Task prompt:
A verbatim reproduction of all the entries is needed.

(Items from a data source)
+===+

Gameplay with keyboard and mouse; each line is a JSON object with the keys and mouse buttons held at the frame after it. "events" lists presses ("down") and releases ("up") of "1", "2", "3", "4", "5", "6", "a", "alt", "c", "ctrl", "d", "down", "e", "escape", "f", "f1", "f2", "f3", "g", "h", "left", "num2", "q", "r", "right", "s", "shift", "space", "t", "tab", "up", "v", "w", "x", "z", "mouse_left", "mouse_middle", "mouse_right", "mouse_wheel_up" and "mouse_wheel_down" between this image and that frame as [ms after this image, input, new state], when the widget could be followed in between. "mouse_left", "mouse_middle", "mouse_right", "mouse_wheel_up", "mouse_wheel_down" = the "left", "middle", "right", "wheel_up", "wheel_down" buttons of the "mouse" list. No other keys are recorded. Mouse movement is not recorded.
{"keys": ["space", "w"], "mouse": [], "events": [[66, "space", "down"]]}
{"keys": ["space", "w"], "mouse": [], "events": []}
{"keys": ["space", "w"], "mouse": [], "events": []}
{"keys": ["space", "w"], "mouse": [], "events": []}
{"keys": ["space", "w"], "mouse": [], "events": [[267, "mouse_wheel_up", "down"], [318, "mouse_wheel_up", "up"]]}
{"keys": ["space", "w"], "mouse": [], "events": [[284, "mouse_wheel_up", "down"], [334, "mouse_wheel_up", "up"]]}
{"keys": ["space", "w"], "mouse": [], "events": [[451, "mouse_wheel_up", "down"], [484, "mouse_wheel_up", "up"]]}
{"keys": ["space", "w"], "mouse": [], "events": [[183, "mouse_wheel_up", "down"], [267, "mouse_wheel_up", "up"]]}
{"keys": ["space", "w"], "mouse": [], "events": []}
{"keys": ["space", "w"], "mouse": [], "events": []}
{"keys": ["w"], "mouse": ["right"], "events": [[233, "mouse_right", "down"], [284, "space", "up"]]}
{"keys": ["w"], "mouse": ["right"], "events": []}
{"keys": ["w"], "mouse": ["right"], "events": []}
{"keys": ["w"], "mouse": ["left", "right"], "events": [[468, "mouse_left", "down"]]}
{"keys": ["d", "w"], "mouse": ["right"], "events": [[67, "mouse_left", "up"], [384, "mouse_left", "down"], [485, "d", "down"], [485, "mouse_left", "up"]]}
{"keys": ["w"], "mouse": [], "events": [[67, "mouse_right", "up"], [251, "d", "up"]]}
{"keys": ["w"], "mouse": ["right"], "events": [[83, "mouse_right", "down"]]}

+===+

Output of the exercise:
Gameplay with keyboard and mouse; each line is a JSON object with the keys and mouse buttons held at the frame after it. "events" lists presses ("down") and releases ("up") of "1", "2", "3", "4", "5", "6", "a", "alt", "c", "ctrl", "d", "down", "e", "escape", "f", "f1", "f2", "f3", "g", "h", "left", "num2", "q", "r", "right", "s", "shift", "space", "t", "tab", "up", "v", "w", "x", "z", "mouse_left", "mouse_middle", "mouse_right", "mouse_wheel_up" and "mouse_wheel_down" between this image and that frame as [ms after this image, input, new state], when the widget could be followed in between. "mouse_left", "mouse_middle", "mouse_right", "mouse_wheel_up", "mouse_wheel_down" = the "left", "middle", "right", "wheel_up", "wheel_down" buttons of the "mouse" list. No other keys are recorded. Mouse movement is not recorded.
{"keys": ["space", "w"], "mouse": [], "events": [[66, "space", "down"]]}
{"keys": ["space", "w"], "mouse": [], "events": []}
{"keys": ["space", "w"], "mouse": [], "events": []}
{"keys": ["space", "w"], "mouse": [], "events": []}
{"keys": ["space", "w"], "mouse": [], "events": [[267, "mouse_wheel_up", "down"], [318, "mouse_wheel_up", "up"]]}
{"keys": ["space", "w"], "mouse": [], "events": [[284, "mouse_wheel_up", "down"], [334, "mouse_wheel_up", "up"]]}
{"keys": ["space", "w"], "mouse": [], "events": [[451, "mouse_wheel_up", "down"], [484, "mouse_wheel_up", "up"]]}
{"keys": ["space", "w"], "mouse": [], "events": [[183, "mouse_wheel_up", "down"], [267, "mouse_wheel_up", "up"]]}
{"keys": ["space", "w"], "mouse": [], "events": []}
{"keys": ["space", "w"], "mouse": [], "events": []}
{"keys": ["w"], "mouse": ["right"], "events": [[233, "mouse_right", "down"], [284, "space", "up"]]}
{"keys": ["w"], "mouse": ["right"], "events": []}
{"keys": ["w"], "mouse": ["right"], "events": []}
{"keys": ["w"], "mouse": ["left", "right"], "events": [[468, "mouse_left", "down"]]}
{"keys": ["d", "w"], "mouse": ["right"], "events": [[67, "mouse_left", "up"], [384, "mouse_left", "down"], [485, "d", "down"], [485, "mouse_left", "up"]]}
{"keys": ["w"], "mouse": [], "events": [[67, "mouse_right", "up"], [251, "d", "up"]]}
{"keys": ["w"], "mouse": ["right"], "events": [[83, "mouse_right", "down"]]}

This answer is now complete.